*** MATERIAL TO PROCESS Section Begins ***

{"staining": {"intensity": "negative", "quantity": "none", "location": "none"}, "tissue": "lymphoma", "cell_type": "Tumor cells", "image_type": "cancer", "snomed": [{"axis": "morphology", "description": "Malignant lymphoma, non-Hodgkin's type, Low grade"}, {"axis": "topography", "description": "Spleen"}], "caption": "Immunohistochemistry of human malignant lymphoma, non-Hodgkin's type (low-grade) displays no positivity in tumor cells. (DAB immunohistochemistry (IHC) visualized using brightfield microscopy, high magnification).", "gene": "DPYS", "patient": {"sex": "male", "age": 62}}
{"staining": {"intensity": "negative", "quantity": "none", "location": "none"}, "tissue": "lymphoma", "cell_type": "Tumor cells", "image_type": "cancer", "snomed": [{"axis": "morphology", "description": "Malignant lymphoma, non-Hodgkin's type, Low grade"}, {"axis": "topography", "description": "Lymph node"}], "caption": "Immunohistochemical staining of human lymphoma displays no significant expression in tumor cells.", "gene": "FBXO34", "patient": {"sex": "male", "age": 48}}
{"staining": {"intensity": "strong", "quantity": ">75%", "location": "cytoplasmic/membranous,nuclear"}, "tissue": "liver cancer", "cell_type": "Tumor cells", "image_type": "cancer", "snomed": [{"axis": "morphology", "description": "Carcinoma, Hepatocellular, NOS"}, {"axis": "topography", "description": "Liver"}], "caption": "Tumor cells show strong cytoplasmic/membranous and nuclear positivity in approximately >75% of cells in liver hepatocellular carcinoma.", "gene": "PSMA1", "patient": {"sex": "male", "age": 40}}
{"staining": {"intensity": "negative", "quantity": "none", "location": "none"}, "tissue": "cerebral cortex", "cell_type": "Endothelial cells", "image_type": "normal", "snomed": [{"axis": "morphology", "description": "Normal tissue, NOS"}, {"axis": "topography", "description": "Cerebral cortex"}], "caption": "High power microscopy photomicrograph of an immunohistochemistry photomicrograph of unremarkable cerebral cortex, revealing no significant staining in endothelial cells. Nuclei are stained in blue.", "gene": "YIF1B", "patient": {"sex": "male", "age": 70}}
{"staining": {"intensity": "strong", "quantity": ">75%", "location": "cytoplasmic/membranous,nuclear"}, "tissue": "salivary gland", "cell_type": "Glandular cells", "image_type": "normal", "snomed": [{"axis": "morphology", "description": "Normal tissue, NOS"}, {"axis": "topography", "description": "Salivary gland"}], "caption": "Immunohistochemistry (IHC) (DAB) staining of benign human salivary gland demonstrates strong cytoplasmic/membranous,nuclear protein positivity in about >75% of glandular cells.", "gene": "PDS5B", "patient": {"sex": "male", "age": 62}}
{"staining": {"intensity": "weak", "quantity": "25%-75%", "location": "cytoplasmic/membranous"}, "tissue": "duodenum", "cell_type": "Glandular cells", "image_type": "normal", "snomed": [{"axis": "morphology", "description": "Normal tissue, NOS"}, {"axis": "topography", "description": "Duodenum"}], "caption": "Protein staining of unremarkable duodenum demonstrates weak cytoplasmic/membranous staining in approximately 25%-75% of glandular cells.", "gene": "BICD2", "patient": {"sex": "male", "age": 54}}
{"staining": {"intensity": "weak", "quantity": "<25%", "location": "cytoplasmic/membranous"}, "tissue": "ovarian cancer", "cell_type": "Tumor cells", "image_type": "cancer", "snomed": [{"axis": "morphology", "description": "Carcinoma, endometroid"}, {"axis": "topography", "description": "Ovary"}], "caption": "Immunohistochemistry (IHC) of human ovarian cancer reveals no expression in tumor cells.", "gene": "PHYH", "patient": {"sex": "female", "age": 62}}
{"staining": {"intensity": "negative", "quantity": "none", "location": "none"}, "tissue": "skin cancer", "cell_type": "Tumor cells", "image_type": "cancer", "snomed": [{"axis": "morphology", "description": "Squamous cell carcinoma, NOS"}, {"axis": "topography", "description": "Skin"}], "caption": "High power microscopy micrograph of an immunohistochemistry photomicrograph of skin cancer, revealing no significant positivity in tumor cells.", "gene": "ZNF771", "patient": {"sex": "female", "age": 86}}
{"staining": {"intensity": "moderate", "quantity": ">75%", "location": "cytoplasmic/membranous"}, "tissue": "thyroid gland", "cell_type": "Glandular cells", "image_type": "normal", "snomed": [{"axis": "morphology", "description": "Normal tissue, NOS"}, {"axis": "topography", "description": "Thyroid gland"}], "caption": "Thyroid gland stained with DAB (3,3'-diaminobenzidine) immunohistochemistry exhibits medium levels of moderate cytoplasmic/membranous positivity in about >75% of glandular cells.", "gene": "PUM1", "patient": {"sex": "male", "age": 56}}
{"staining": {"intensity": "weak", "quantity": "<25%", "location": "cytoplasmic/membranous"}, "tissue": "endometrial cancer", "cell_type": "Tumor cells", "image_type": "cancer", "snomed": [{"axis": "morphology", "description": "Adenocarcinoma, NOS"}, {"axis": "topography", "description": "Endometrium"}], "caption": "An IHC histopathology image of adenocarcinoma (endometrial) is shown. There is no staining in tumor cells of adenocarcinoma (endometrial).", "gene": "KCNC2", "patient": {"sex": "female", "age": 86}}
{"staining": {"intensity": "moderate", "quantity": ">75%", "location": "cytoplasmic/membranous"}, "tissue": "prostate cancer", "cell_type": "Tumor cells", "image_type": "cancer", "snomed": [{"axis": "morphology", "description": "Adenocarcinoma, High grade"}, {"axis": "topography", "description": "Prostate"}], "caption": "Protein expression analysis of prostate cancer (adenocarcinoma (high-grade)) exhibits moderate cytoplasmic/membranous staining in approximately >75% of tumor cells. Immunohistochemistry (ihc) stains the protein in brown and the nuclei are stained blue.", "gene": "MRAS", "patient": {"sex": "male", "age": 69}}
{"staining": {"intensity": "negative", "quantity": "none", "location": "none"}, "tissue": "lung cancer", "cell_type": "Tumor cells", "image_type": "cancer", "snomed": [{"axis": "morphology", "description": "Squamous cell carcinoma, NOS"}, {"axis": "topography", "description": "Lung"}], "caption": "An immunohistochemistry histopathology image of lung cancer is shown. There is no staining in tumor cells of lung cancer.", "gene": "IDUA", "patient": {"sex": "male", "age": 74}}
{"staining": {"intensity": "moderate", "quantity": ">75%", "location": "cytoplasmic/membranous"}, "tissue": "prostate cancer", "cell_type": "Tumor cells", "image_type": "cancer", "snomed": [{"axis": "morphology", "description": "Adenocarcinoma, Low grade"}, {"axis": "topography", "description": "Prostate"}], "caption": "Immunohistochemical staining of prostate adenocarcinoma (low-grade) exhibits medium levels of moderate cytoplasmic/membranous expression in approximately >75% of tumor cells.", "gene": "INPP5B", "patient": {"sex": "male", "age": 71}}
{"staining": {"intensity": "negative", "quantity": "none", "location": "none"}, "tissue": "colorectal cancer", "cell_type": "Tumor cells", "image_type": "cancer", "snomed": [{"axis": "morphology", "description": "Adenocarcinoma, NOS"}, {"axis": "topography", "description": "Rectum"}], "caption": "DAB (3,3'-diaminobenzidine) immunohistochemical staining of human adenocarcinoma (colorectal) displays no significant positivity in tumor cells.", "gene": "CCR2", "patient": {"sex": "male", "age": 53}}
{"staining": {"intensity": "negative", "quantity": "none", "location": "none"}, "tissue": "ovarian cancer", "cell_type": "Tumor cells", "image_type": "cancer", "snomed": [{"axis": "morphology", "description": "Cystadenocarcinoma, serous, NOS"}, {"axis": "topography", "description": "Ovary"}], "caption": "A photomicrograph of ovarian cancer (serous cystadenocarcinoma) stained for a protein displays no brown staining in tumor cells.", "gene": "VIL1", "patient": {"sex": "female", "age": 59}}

*** MATERIAL TO PROCESS Section Ends ***

Copy each entry exactly. Omit none.

{"staining": {"intensity": "negative", "quantity": "none", "location": "none"}, "tissue": "lymphoma", "cell_type": "Tumor cells", "image_type": "cancer", "snomed": [{"axis": "morphology", "description": "Malignant lymphoma, non-Hodgkin's type, Low grade"}, {"axis": "topography", "description": "Spleen"}], "caption": "Immunohistochemistry of human malignant lymphoma, non-Hodgkin's type (low-grade) displays no positivity in tumor cells. (DAB immunohistochemistry (IHC) visualized using brightfield microscopy, high magnification).", "gene": "DPYS", "patient": {"sex": "male", "age": 62}}
{"staining": {"intensity": "negative", "quantity": "none", "location": "none"}, "tissue": "lymphoma", "cell_type": "Tumor cells", "image_type": "cancer", "snomed": [{"axis": "morphology", "description": "Malignant lymphoma, non-Hodgkin's type, Low grade"}, {"axis": "topography", "description": "Lymph node"}], "caption": "Immunohistochemical staining of human lymphoma displays no significant expression in tumor cells.", "gene": "FBXO34", "patient": {"sex": "male", "age": 48}}
{"staining": {"intensity": "strong", "quantity": ">75%", "location": "cytoplasmic/membranous,nuclear"}, "tissue": "liver cancer", "cell_type": "Tumor cells", "image_type": "cancer", "snomed": [{"axis": "morphology", "description": "Carcinoma, Hepatocellular, NOS"}, {"axis": "topography", "description": "Liver"}], "caption": "Tumor cells show strong cytoplasmic/membranous and nuclear positivity in approximately >75% of cells in liver hepatocellular carcinoma.", "gene": "PSMA1", "patient": {"sex": "male", "age": 40}}
{"staining": {"intensity": "negative", "quantity": "none", "location": "none"}, "tissue": "cerebral cortex", "cell_type": "Endothelial cells", "image_type": "normal", "snomed": [{"axis": "morphology", "description": "Normal tissue, NOS"}, {"axis": "topography", "description": "Cerebral cortex"}], "caption": "High power microscopy photomicrograph of an immunohistochemistry photomicrograph of unremarkable cerebral cortex, revealing no significant staining in endothelial cells. Nuclei are stained in blue.", "gene": "YIF1B", "patient": {"sex": "male", "age": 70}}
{"staining": {"intensity": "strong", "quantity": ">75%", "location": "cytoplasmic/membranous,nuclear"}, "tissue": "salivary gland", "cell_type": "Glandular cells", "image_type": "normal", "snomed": [{"axis": "morphology", "description": "Normal tissue, NOS"}, {"axis": "topography", "description": "Salivary gland"}], "caption": "Immunohistochemistry (IHC) (DAB) staining of benign human salivary gland demonstrates strong cytoplasmic/membranous,nuclear protein positivity in about >75% of glandular cells.", "gene": "PDS5B", "patient": {"sex": "male", "age": 62}}
{"staining": {"intensity": "weak", "quantity": "25%-75%", "location": "cytoplasmic/membranous"}, "tissue": "duodenum", "cell_type": "Glandular cells", "image_type": "normal", "snomed": [{"axis": "morphology", "description": "Normal tissue, NOS"}, {"axis": "topography", "description": "Duodenum"}], "caption": "Protein staining of unremarkable duodenum demonstrates weak cytoplasmic/membranous staining in approximately 25%-75% of glandular cells.", "gene": "BICD2", "patient": {"sex": "male", "age": 54}}
{"staining": {"intensity": "weak", "quantity": "<25%", "location": "cytoplasmic/membranous"}, "tissue": "ovarian cancer", "cell_type": "Tumor cells", "image_type": "cancer", "snomed": [{"axis": "morphology", "description": "Carcinoma, endometroid"}, {"axis": "topography", "description": "Ovary"}], "caption": "Immunohistochemistry (IHC) of human ovarian cancer reveals no expression in tumor cells.", "gene": "PHYH", "patient": {"sex": "female", "age": 62}}
{"staining": {"intensity": "negative", "quantity": "none", "location": "none"}, "tissue": "skin cancer", "cell_type": "Tumor cells", "image_type": "cancer", "snomed": [{"axis": "morphology", "description": "Squamous cell carcinoma, NOS"}, {"axis": "topography", "description": "Skin"}], "caption": "High power microscopy micrograph of an immunohistochemistry photomicrograph of skin cancer, revealing no significant positivity in tumor cells.", "gene": "ZNF771", "patient": {"sex": "female", "age": 86}}
{"staining": {"intensity": "moderate", "quantity": ">75%", "location": "cytoplasmic/membranous"}, "tissue": "thyroid gland", "cell_type": "Glandular cells", "image_type": "normal", "snomed": [{"axis": "morphology", "description": "Normal tissue, NOS"}, {"axis": "topography", "description": "Thyroid gland"}], "caption": "Thyroid gland stained with DAB (3,3'-diaminobenzidine) immunohistochemistry exhibits medium levels of moderate cytoplasmic/membranous positivity in about >75% of glandular cells.", "gene": "PUM1", "patient": {"sex": "male", "age": 56}}
{"staining": {"intensity": "weak", "quantity": "<25%", "location": "cytoplasmic/membranous"}, "tissue": "endometrial cancer", "cell_type": "Tumor cells", "image_type": "cancer", "snomed": [{"axis": "morphology", "description": "Adenocarcinoma, NOS"}, {"axis": "topography", "description": "Endometrium"}], "caption": "An IHC histopathology image of adenocarcinoma (endometrial) is shown. There is no staining in tumor cells of adenocarcinoma (endometrial).", "gene": "KCNC2", "patient": {"sex": "female", "age": 86}}
{"staining": {"intensity": "moderate", "quantity": ">75%", "location": "cytoplasmic/membranous"}, "tissue": "prostate cancer", "cell_type": "Tumor cells", "image_type": "cancer", "snomed": [{"axis": "morphology", "description": "Adenocarcinoma, High grade"}, {"axis": "topography", "description": "Prostate"}], "caption": "Protein expression analysis of prostate cancer (adenocarcinoma (high-grade)) exhibits moderate cytoplasmic/membranous staining in approximately >75% of tumor cells. Immunohistochemistry (ihc) stains the protein in brown and the nuclei are stained blue.", "gene": "MRAS", "patient": {"sex": "male", "age": 69}}
{"staining": {"intensity": "negative", "quantity": "none", "location": "none"}, "tissue": "lung cancer", "cell_type": "Tumor cells", "image_type": "cancer", "snomed": [{"axis": "morphology", "description": "Squamous cell carcinoma, NOS"}, {"axis": "topography", "description": "Lung"}], "caption": "An immunohistochemistry histopathology image of lung cancer is shown. There is no staining in tumor cells of lung cancer.", "gene": "IDUA", "patient": {"sex": "male", "age": 74}}
{"staining": {"intensity": "moderate", "quantity": ">75%", "location": "cytoplasmic/membranous"}, "tissue": "prostate cancer", "cell_type": "Tumor cells", "image_type": "cancer", "snomed": [{"axis": "morphology", "description": "Adenocarcinoma, Low grade"}, {"axis": "topography", "description": "Prostate"}], "caption": "Immunohistochemical staining of prostate adenocarcinoma (low-grade) exhibits medium levels of moderate cytoplasmic/membranous expression in approximately >75% of tumor cells.", "gene": "INPP5B", "patient": {"sex": "male", "age": 71}}
{"staining": {"intensity": "negative", "quantity": "none", "location": "none"}, "tissue": "colorectal cancer", "cell_type": "Tumor cells", "image_type": "cancer", "snomed": [{"axis": "morphology", "description": "Adenocarcinoma, NOS"}, {"axis": "topography", "description": "Rectum"}], "caption": "DAB (3,3'-diaminobenzidine) immunohistochemical staining of human adenocarcinoma (colorectal) displays no significant positivity in tumor cells.", "gene": "CCR2", "patient": {"sex": "male", "age": 53}}
{"staining": {"intensity": "negative", "quantity": "none", "location": "none"}, "tissue": "ovarian cancer", "cell_type": "Tumor cells", "image_type": "cancer", "snomed": [{"axis": "morphology", "description": "Cystadenocarcinoma, serous, NOS"}, {"axis": "topography", "description": "Ovary"}], "caption": "A photomicrograph of ovarian cancer (serous cystadenocarcinoma) stained for a protein displays no brown staining in tumor cells.", "gene": "VIL1", "patient": {"sex": "female", "age": 59}}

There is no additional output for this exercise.